Saturday, July 26, 2008

Child custody dispute.

The young woman wanted a police officer to accompany her to her mother's house and retrieve her child. The grandmother had been keeping the child and now would not return him to his mother. I asked the young mother for her name and her mother's name. She gave them to me and I immediately recalled the grandmother.

Grandma had come into the Police Department a month or two earlier. She explained to me that her daughter had left her grandson in her care and had taken off with no explanation as to where she was going, how to contact her, or when she would return. Grandma wanted to know what to do to be able to keep the child. I told her to immediately contact an attorney and inquire about getting custody. From what I had heard about her daughter and was now observing with her and the little boy, he was better off with Grandma. I stooped to talk to the little guy, about the age of my own son. I then wished Grandma luck on getting custody. She thanked me and left. Now I was on my way to her apartment with her daughter and hoping she had gotten the paperwork done, or at least started.

As soon as Mom and I started up the walk, Grandma came out of the apartment. She didn't want us on the premises. I asked her if the woman with me was Mom. She admitted that she was. I then asked her for any paperwork giving her legal custody of her grandson. She had none. I would have settled for anything to muddy the water a little and allow me to leave the boy with Grandma. There was nothing. She hadn't even called a lawyer. I was incredulous and out of options. I told her she would need to turn the lad over to his mother. She protested, pointing out rightfully that she was the better guardian. I explained that I had no choice without some kind of legal paperwork to back me up. We entered the apartment.

Mom gathered up the boy and some of his clothes and started out the door. The child began to cry and call for Grandma. Mom carried him out the door as I looked at the floor. It wasn't right, Mom taking this child, but it was legal and I had no options.
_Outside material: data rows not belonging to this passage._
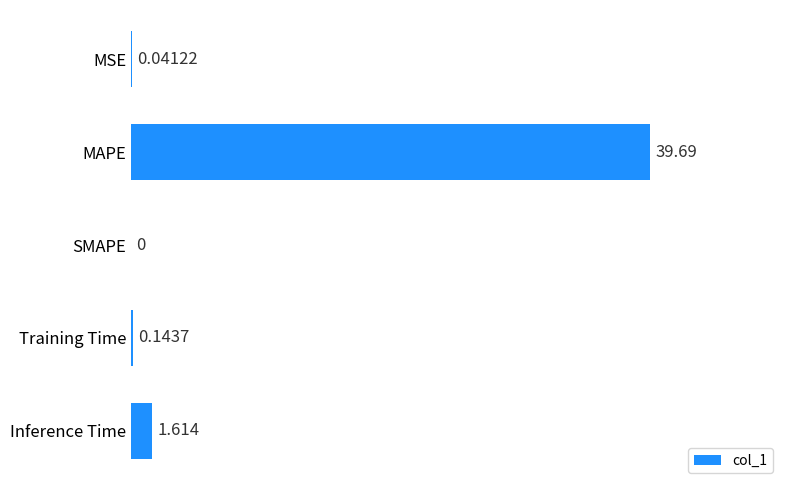

At which category does the chart reach its peak across all series?

MAPE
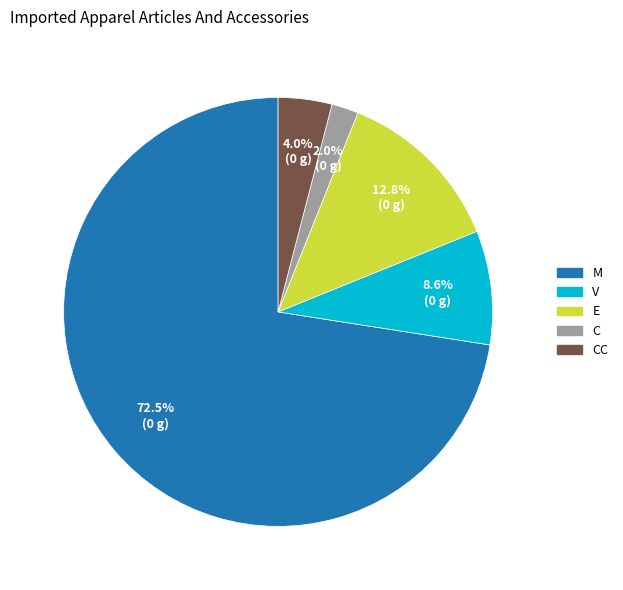

Which slice is the smallest?

C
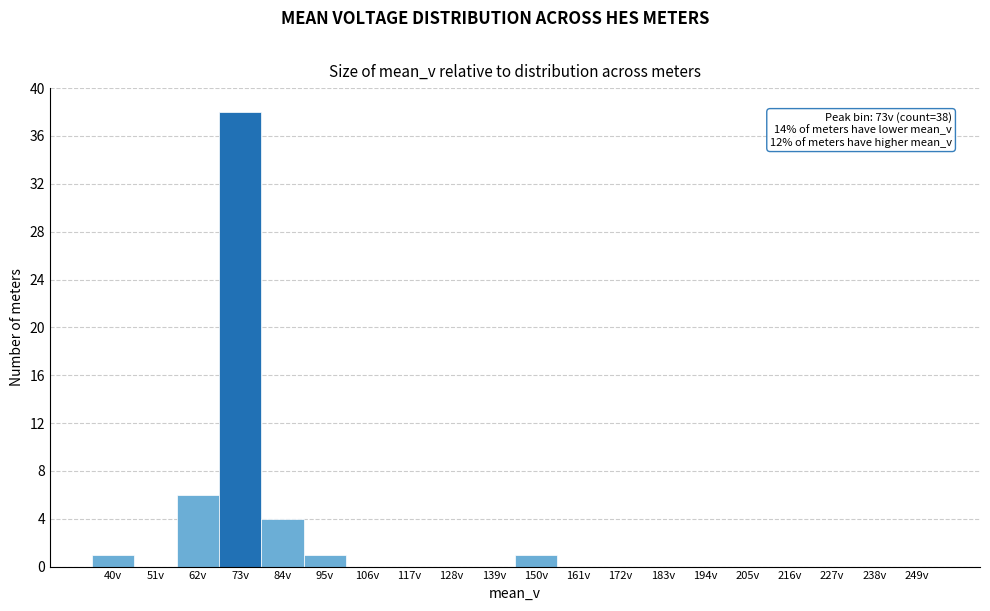

Reading right to left, list all the values displayed in this chart.

249v=0	238v=0	227v=0	216v=0	205v=0	194v=0	183v=0	172v=0	161v=0	150v=1	139v=0	128v=0	117v=0	106v=0	95v=1	84v=4	73v=38	62v=6	51v=0	40v=1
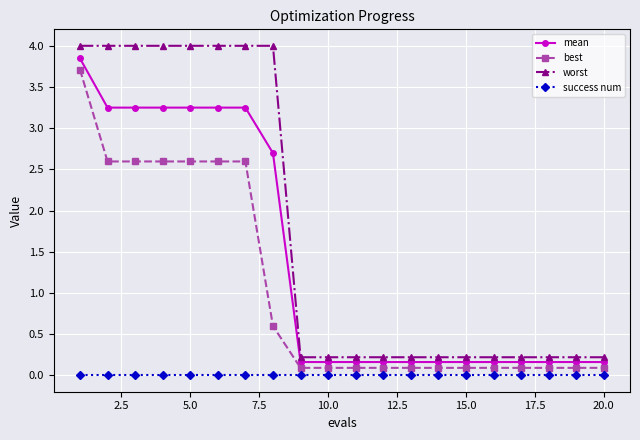

Rank the series by their average value, from lowest to highest.

success num, best, mean, worst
Right at my feet was a toy hammer identical to the one that my own little boy would be playing with when I returned home. Mom carried the young one to the car, buckled him in, and drove away without a backward glance. She hadn't even told Grandma goodbye or how to contact her.

I had Mom's contact information and decided to pass it on to Grandma. She would need it if she decided to pursue custody. I cleared my throat and began to speak. Grandma cut me off. She began to yell at me that I shouldn't have let her daughter take her grandson. I tried to explain that I had no choice. Unheeding, she got louder. I didn't care about children at all, she explained. I was probably corrupt anyway on top of it all. If the child died or was injured as a result of her daughter's lack of care she would be sure to let me know since it would be my fault and should rest on my conscience. Of course I probably didn't have one. I could leave now that I had put her grandson in danger, probably had donuts to eat or bribes to collect anyway.

That was enough. After five minutes of the tirade I cut Grandma off. My turn I told her. Shut up and listen. She had been told previously to get the paperwork in order to avoid just such a situation as this. She didn't do it. Not my problem. Having a boy of my own of the same age I understood her frustration and did care.

That seemed to catch her by surprise but she quickly rallied. What she had or hadn't done didn't matter. I had no right to let the boy's mother take him. Having my own lad didn't insure my sensitivity, my boy was undoubtedly white and her grandson was black. I just hated black children and it didn't matter to me if they lived or died. I was a racist and didn't value her grandson as much as I would have a white child in the same circumstances. Had the boy been white I would have acted differently.

I turned, walked back to my car, and left. As I pulled away from the curb I called dispatch and advised them that I was done with the call.

5 comments:

Edmund de Trois said...

Man, that's tough. I'm sorry you had to go through that (have to go through that?). But thanks for doing it. I'm proud of you, even if that woman was frustrated and unchecked.

I think you may need to adjust your dates. Did you really post this back in July?

Spiff said...

Yes, I did post it back in July. My posting on this blog has been woefully inadequate.

Unknown said...

Erg... Must have been a lot longer than I thought since I've done my blogroll... (sheepish grin)

Anonymous said...

How interesting. I guess you're really the victim here, aren't you?

Isn't part of your training to diffuse situations? Isn't part of your job to understand human behavior? Are you surprised she thought this might be a black/white issue?

I sympathize there was nothing you could do -- I understand that. How frustrating. But isn't that the nature of your job?

As the wife of a detective (and former PO) I know that offering resources are another service. Since she's a grandmother maybe she doesn't have the funds to hire an attorney. Did you offer her any low-cost options the first time?

You know I scrolled down to see what other opinions you have and was saddened to see how you made yourself out the victime here.

As Pierre said, the woman was "frustrated and unchecked." I guess that's the real crime.

Spiff said...

Guess you didn't scroll down far enough Lynore. I didn't make myself out to be a victim of anything here. Didn't even feel like a victim. If there was one it was the child.

Yes, I followed my training and diffused the situation. Nobody was hurt and the law was enforced. I am not a social worker and so don't function as one. As the wife of a cop you should realize that. I had referred the grandmother to other services previously.

I am saddened to see that you have not carefully read through my posts before splashing your opinion throughout.